Etwa sechs Kilometer östlich von Praslin gelegen, umfasst La Digue kaum 10 Quadratkilometer – und doch ist ihre Schönheit gewaltig. Die Küste wird von uralten Granitformationen und Stränden gesäumt, die so makellos sind, dass sie unwirklich erscheinen. Allen voran Anse Source d’Argent, oft als der meistfotografierte Strand der Welt bezeichnet, wo rosafarbener Sand auf durchsichtiges Wasser trifft, unter Felsen, die Jahrhunderte der Gezeiten poliert haben.
Der Name der Insel geht auf ein französisches Schiff zurück, das 1768 hier landete, doch ihr Geist gehört Natur und Gemeinschaft. Die meisten Bewohner leben in La Passe, dem Hauptort, wo Fahrräder und Ochsenkarren die bevorzugten Verkehrsmittel sind. In der Luft liegen Vanille-, Kokos- und Meersalzduft, die sich mit dem Rhythmus kreolischer Lieder und des Lachens mischen.
Abseits der Strände birgt La Digue verborgene Schätze. Das Veuve-Naturschutzgebiet schützt den vom Aussterben bedrohten Schwarzen Paradiesschnäpper, der sonst nirgendwo auf der Erde vorkommt. Im Inselinneren führen Waldpfade nach Belle Vue, dem höchsten Punkt, mit Panoramablicken über Praslin und die Insel Félicité.
Das Leben auf La Digue verläuft langsam und lädt ein, die Einfachheit neu zu entdecken – frischer Fisch vom Grill am Ufer, Yoga bei Sonnenaufgang am Meer und Nächte, die von Sternbildern erhellt werden, ungestört vom Stadtlicht.
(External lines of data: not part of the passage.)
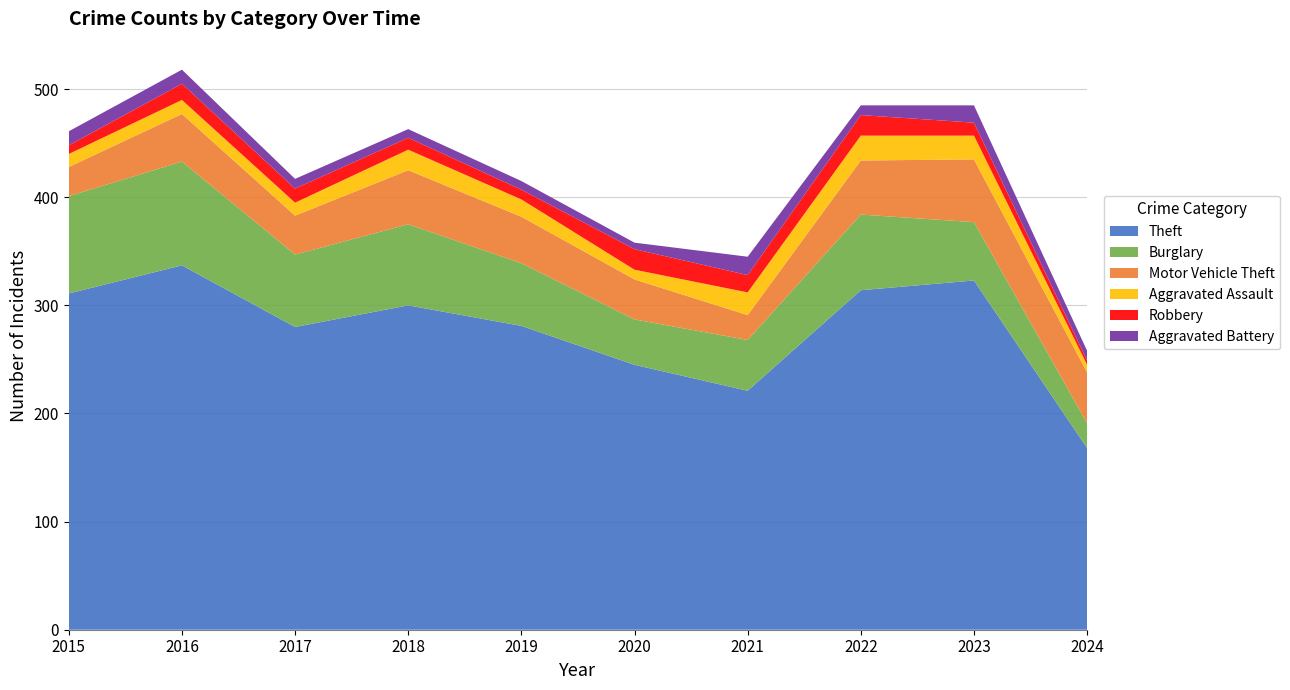

Reading left to right, list all the values displayed in this chart.

Theft: 311	337	280	300	281	245	221	314	323	168
Burglary: 90	96	67	75	58	42	47	70	54	23
Motor Vehicle Theft: 27	44	36	50	43	37	23	50	58	47
Aggravated Assault: 12	13	12	19	16	9	21	23	22	7
Robbery: 8	15	13	11	9	19	16	19	12	4
Aggravated Battery: 13	13	9	8	8	6	17	9	16	9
Der Tourismus folgt hier einer umweltfreundlichen Philosophie: kleine Gästehäuser und familiengeführte Lodges wahren das Gleichgewicht zwischen Lebensunterhalt und Umwelt.
La Digue erinnert uns daran, dass das Paradies nicht verloren ist – es verweigert sich nur der Eile.